Life is a process for Edelstein

Fresh from a stint in private equity, he’s clearly delighted to be taking over this month as CEO of Radianz, a provider of secure networking services to financial institutions, exchanges and market data companies. Edelstein has now seen the securities processing business from just about every perspective.

Back in the 1990s, as CEO of Thomson Financial Electronic Settlements Group, he sold the securities industry on electronic trade confirmation, a precursor to automated clearing and straight-through processing. Then he merged Thomson ESG with Depository Trust & Clearing Corp.'s TradeSuite business to form Omgeo, a global posttrade, presettlement processing facility.

But soon after Omgeo’s March 2001 launch, Edelstein left securities processing to satisfy his entrepreneurial itch, first as an independent consultant and then as an adviser to private equity firm Warburg Pincus.

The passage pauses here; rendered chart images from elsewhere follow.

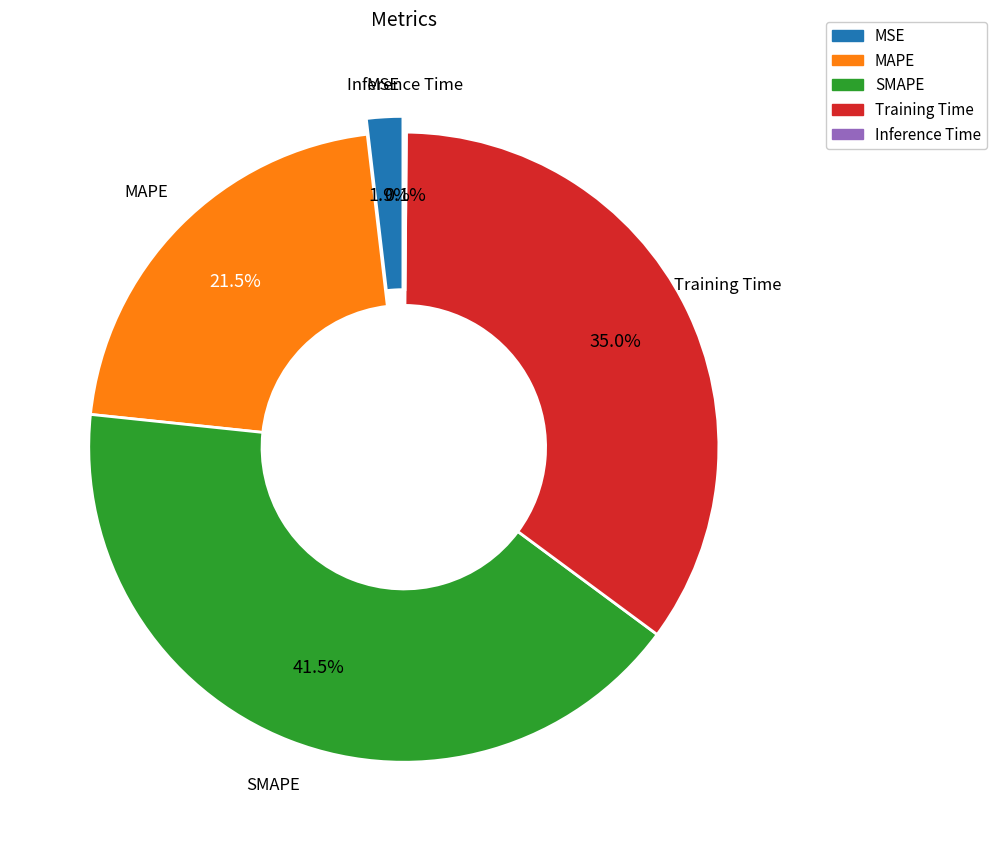

How many segments does this pie chart have?

5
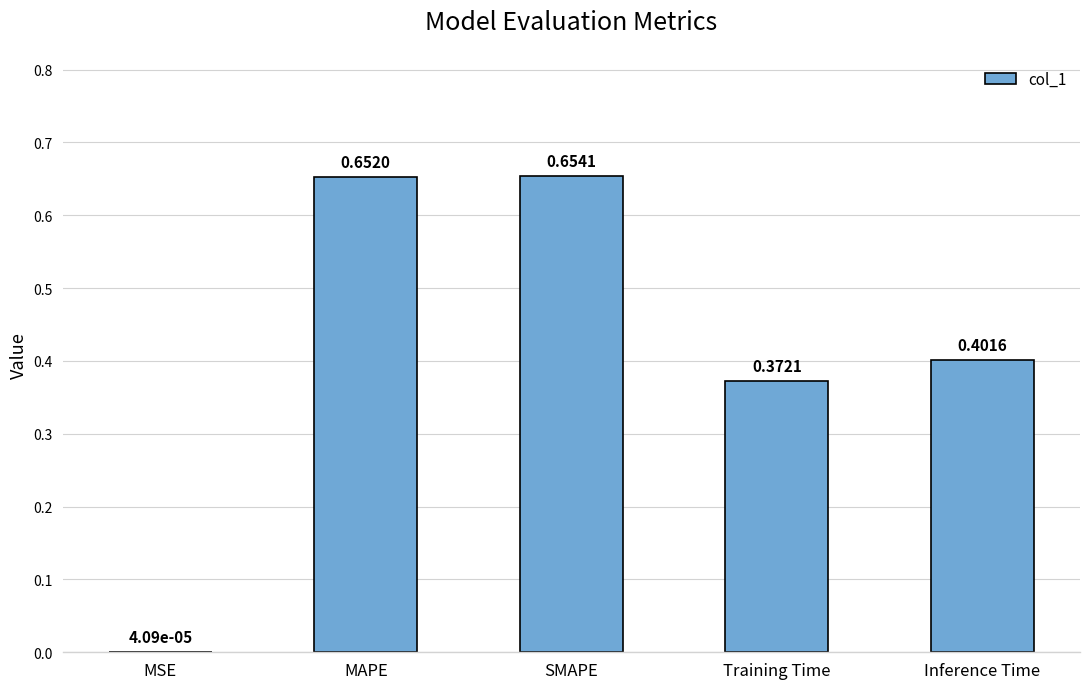

What is the change in value from SMAPE to Training Time?

-0.3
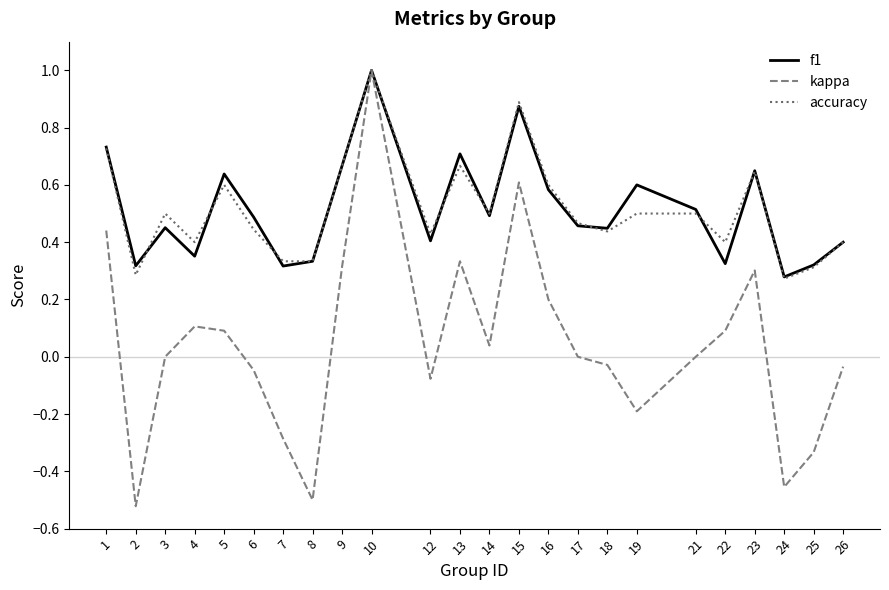

At how many categories does at least one series exceed 0?

24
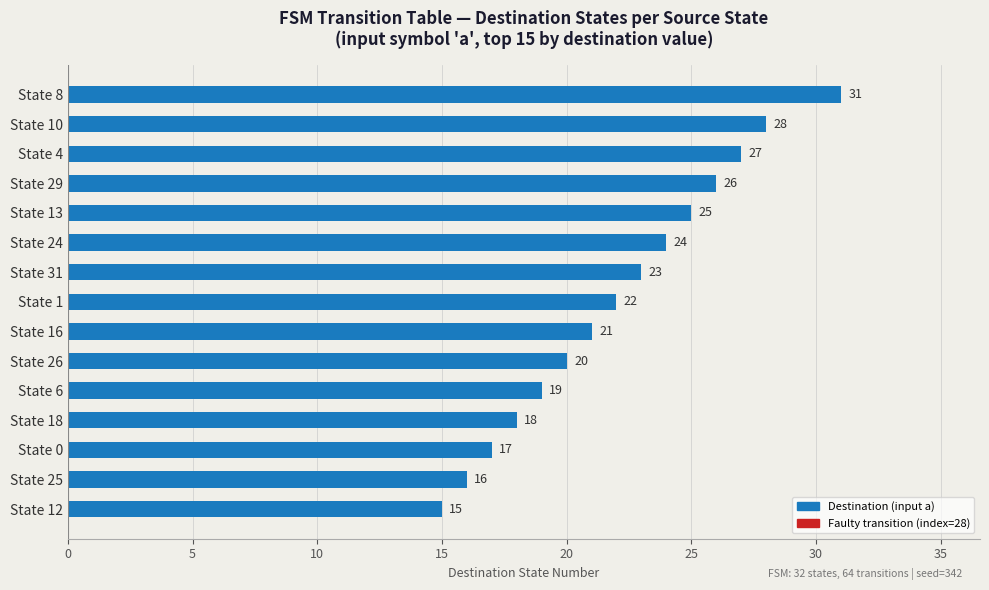

How many distinct data groups are displayed?

1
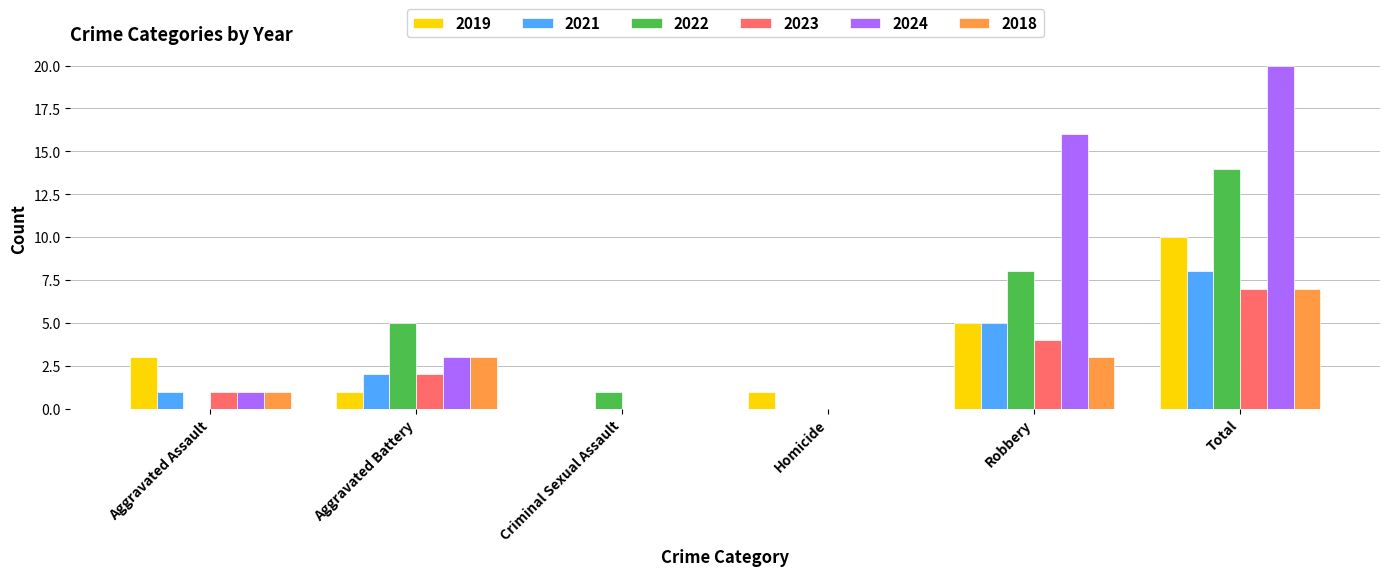

Reading left to right, list all the values displayed in this chart.

2019: Aggravated Assault=3	Aggravated Battery=1	Criminal Sexual Assault=0	Homicide=1	Robbery=5	Total=10
2021: Aggravated Assault=1	Aggravated Battery=2	Criminal Sexual Assault=0	Homicide=0	Robbery=5	Total=8
2022: Aggravated Assault=0	Aggravated Battery=5	Criminal Sexual Assault=1	Homicide=0	Robbery=8	Total=14
2023: Aggravated Assault=1	Aggravated Battery=2	Criminal Sexual Assault=0	Homicide=0	Robbery=4	Total=7
2024: Aggravated Assault=1	Aggravated Battery=3	Criminal Sexual Assault=0	Homicide=0	Robbery=16	Total=20
2018: Aggravated Assault=1	Aggravated Battery=3	Criminal Sexual Assault=0	Homicide=0	Robbery=3	Total=7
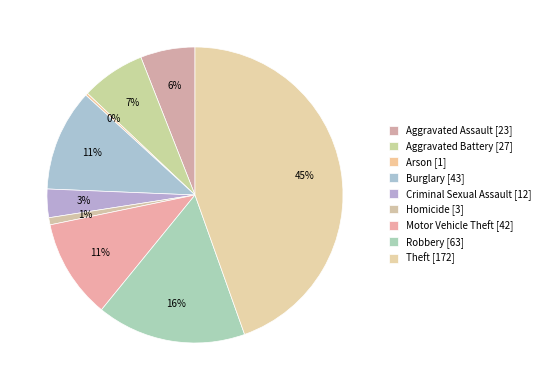

What is the change in value from Robbery to Theft?

+109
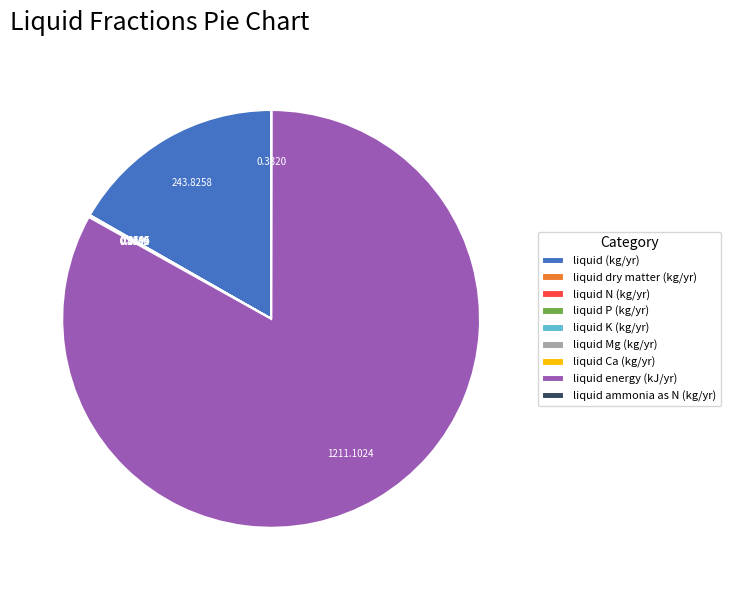

What is the largest slice in the pie chart?

liquid energy (kJ/yr)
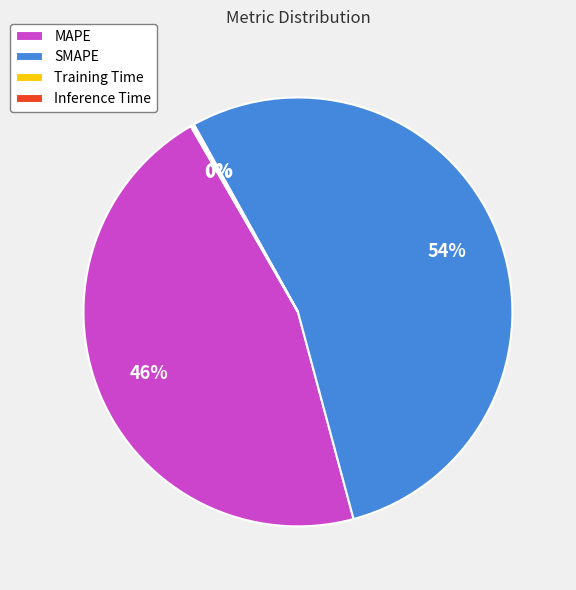

Does MAPE account for over 50% of the chart?

No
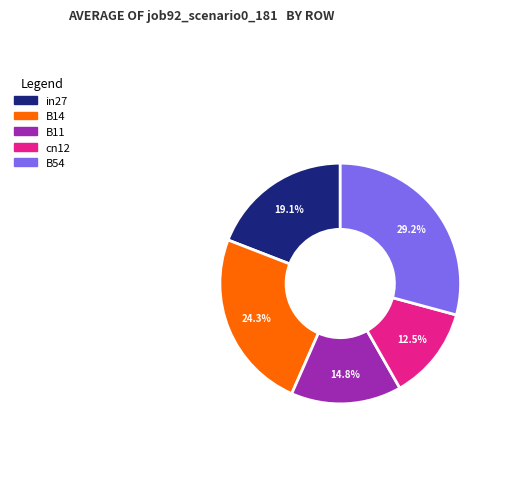

Which has a higher value, in27 or cn12?

in27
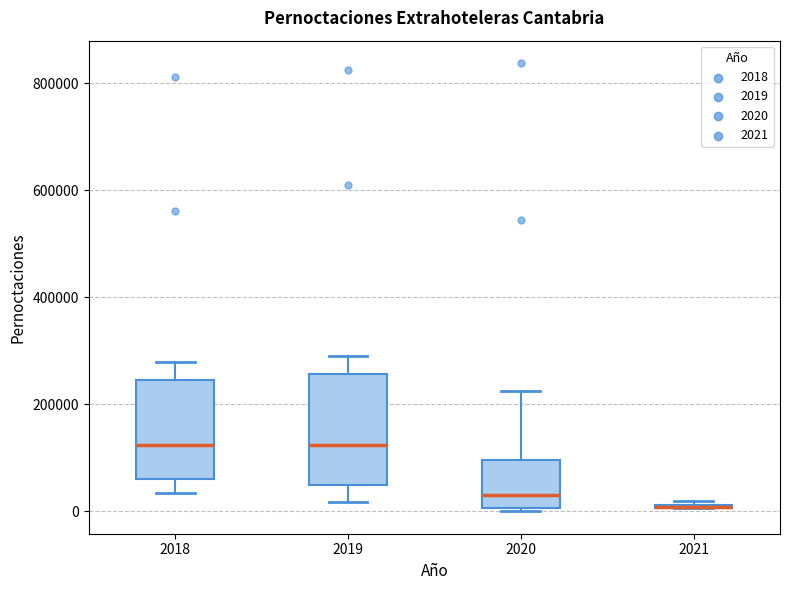

Comparing the boxes themselves (not the whiskers), which one is the tallest?

2019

Now he has come full circle: Three-year-old Radianz is a utilitylike enterprise of the sort he knows from his Thomson days. He’s trading up in organizational heft and client base from his Omgeo era: Co-owned by Reuters Group and French telecommunications company Equant, the New Yorkbased company has twice as many employees (900) as Omgeo and 50 percent more users (9,000). “I wish we’d had something like Radianz six or seven years ago,” muses Edelstein. “Back then we had to run our own networks, and we couldn’t do it nearly as well or as cost-effectively.”